The task — Search the entries below for "Never", and copy each line where it appears.

Data for this exercise —
────────────────

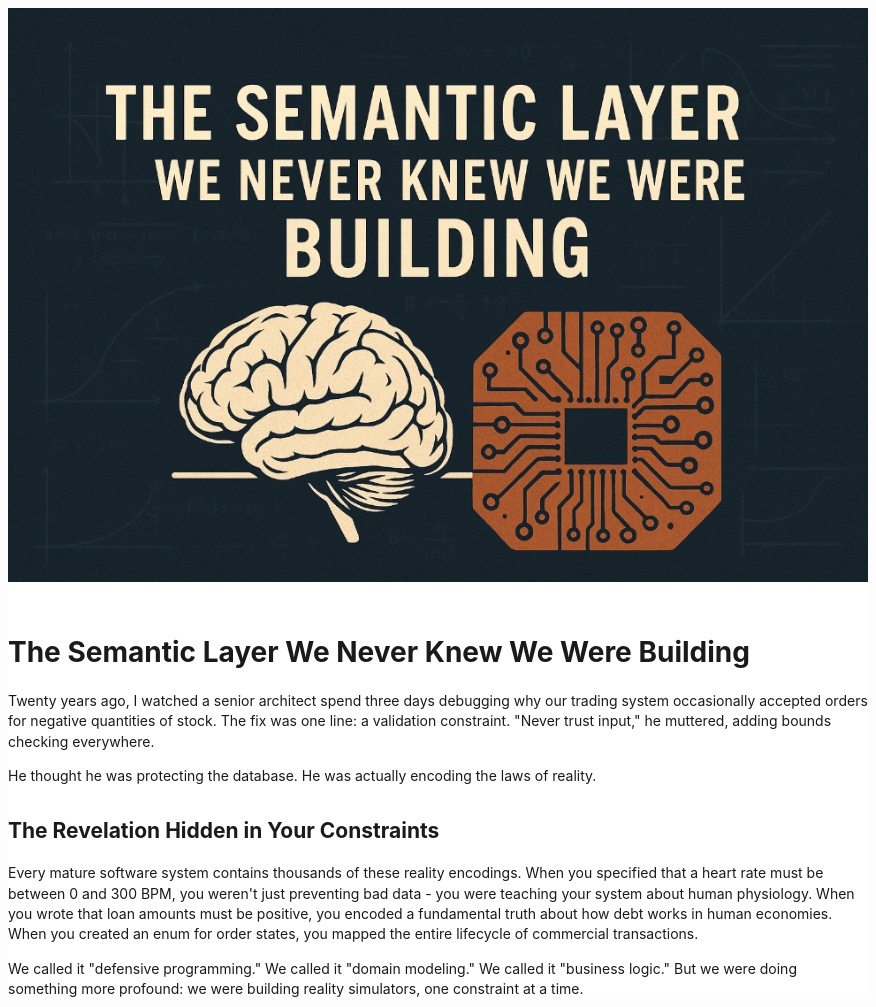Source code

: # ![The Semantic Layer We Never Knew We Were Building](img/TheSemanticLayer.png)

# **The Semantic Layer We Never Knew We Were Building**

Twenty years ago, I watched a senior architect spend three days debugging why our trading system occasionally accepted orders for negative quantities of stock. The fix was one line: a validation constraint. "Never trust input," he muttered, adding bounds checking everywhere.

He thought he was protecting the database. He was actually encoding the laws of reality.

## **The Revelation Hidden in Your Constraints**

Every mature software system contains thousands of these reality encodings. When you specified that a heart rate must be between 0 and 300 BPM, you weren't just preventing bad data \- you were teaching your system about human physiology. When you wrote that loan amounts must be positive, you encoded a fundamental truth about how debt works in human economies. When you created an enum for order states, you mapped the entire lifecycle of commercial transactions.

We called it "defensive programming." We called it "domain modeling." We called it "business logic." But we were doing something more profound: we were building reality simulators, one constraint at a time.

────────────────

Answer box —
: # ![The Semantic Layer We Never Knew We Were Building](img/TheSemanticLayer.png)
# **The Semantic Layer We Never Knew We Were Building**
Twenty years ago, I watched a senior architect spend three days debugging why our trading system occasionally accepted orders for negative quantities of stock. The fix was one line: a validation constraint. "Never trust input," he muttered, adding bounds checking everywhere.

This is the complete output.